In our writing on Transactional Existence, we described a specific pattern: a person who withholds what someone needs — warmth, assistance, resources — until that person is weakened enough to comply. Then, when compliance comes, the powerful person presents themselves not as the one who caused the suffering, but as the one offering relief.

The language Trump used about Cuba follows this pattern with extraordinary precision.

Pattern One
Create the Weakness.
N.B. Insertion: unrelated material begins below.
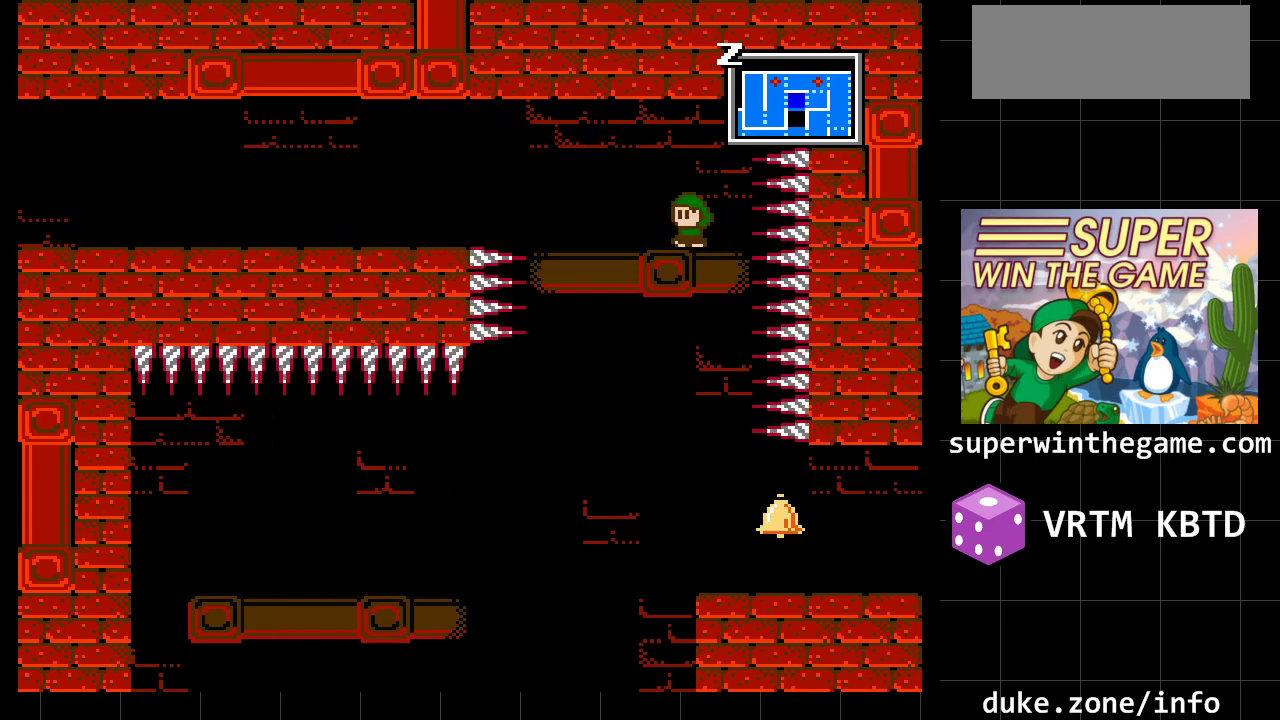
{"buttons": ["DPAD_RIGHT"], "events": [[83, "DPAD_LEFT", "up"], [150, "DPAD_DOWN", "down"], [283, "DPAD_DOWN", "up"], [500, "DPAD_RIGHT", "down"]]}
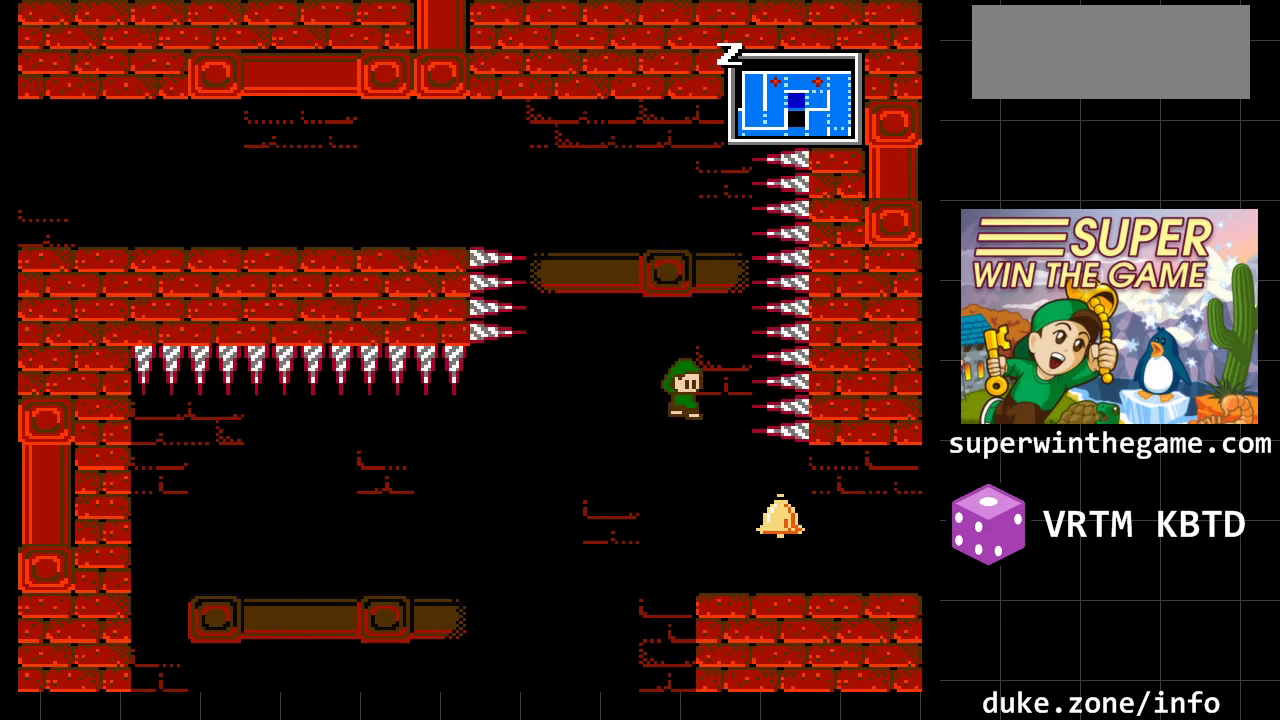
{"buttons": ["DPAD_LEFT"], "events": [[300, "DPAD_RIGHT", "up"], [350, "DPAD_LEFT", "down"]]}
Then Name It.
Trump called Cuba a "failed nation" and a "very weakened nation" — on the same day that the US oil blockade his administration imposed caused Cuba's national grid to collapse. The weakness he is describing is, in significant part, a weakness his own policy created. This is the equivalent of cutting off someone's water supply and then pointing at their thirst as evidence of their failure. The cause and the commentary come from the same source.
Pattern Two
Frame the Taking as a Gift
The word "honour" is doing enormous work in Trump's statement. An honour is something bestowed — something that benefits the recipient. By calling the taking of Cuba an honour, Trump reframes an act of domination as an act of generosity. He is not taking Cuba for America's interests. He is honouring Cuba by taking it. This is the language of the colonial era, updated for the television age. The conqueror arrives as the saviour. The occupation is called liberation.
Pattern Three
The Accountability Vacuum — "I Can Do Anything I Want"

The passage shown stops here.